- EXERCISE DIRECTIONS
How many lines of the data below contain the string "expositions"? Give only the number.

------ MATERIAL PROVIDED ------

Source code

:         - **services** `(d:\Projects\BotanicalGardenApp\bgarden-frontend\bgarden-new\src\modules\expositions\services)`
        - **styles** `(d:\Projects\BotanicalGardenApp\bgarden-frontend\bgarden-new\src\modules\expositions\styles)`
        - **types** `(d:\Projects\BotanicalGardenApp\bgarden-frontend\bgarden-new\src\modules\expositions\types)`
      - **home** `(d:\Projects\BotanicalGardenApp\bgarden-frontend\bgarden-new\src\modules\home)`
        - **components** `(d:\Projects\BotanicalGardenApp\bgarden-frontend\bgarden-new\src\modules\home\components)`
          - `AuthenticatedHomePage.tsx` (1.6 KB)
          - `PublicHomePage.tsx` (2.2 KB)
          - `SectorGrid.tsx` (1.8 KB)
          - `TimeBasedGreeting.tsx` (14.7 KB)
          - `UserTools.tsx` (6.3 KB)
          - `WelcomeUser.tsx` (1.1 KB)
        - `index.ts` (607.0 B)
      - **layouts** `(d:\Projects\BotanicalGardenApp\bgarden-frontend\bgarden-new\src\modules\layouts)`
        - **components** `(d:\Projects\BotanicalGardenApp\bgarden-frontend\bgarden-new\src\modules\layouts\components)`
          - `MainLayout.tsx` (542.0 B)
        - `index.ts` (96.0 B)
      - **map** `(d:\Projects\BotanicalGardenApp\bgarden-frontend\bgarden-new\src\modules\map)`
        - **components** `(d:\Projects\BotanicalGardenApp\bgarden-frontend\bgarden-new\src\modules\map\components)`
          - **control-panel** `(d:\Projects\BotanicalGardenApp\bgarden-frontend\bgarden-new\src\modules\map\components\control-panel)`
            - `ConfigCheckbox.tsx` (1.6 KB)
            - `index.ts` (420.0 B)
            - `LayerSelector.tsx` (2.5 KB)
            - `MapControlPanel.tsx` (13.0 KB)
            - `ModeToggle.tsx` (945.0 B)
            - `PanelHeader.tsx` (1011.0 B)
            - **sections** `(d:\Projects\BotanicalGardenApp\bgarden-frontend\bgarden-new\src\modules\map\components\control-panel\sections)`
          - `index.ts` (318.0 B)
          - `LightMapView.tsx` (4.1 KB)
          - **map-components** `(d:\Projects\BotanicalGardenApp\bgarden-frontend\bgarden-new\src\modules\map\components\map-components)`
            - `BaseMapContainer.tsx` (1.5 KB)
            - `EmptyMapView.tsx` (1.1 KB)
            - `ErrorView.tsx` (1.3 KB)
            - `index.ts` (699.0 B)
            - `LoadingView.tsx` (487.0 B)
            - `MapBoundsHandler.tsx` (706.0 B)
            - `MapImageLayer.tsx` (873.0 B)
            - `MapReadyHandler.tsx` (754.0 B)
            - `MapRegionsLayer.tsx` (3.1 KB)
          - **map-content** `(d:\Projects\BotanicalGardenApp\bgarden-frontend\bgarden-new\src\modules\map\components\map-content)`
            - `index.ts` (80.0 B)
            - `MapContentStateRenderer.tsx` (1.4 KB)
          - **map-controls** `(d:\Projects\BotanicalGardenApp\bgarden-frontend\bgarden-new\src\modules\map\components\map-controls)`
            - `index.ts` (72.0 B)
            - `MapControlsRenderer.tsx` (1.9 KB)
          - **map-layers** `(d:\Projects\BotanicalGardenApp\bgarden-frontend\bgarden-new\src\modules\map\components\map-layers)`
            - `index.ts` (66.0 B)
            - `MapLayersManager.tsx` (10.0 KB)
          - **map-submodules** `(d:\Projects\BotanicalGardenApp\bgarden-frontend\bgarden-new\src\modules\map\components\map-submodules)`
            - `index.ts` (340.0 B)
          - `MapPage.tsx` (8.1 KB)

------

- EXPECTED ANSWER
3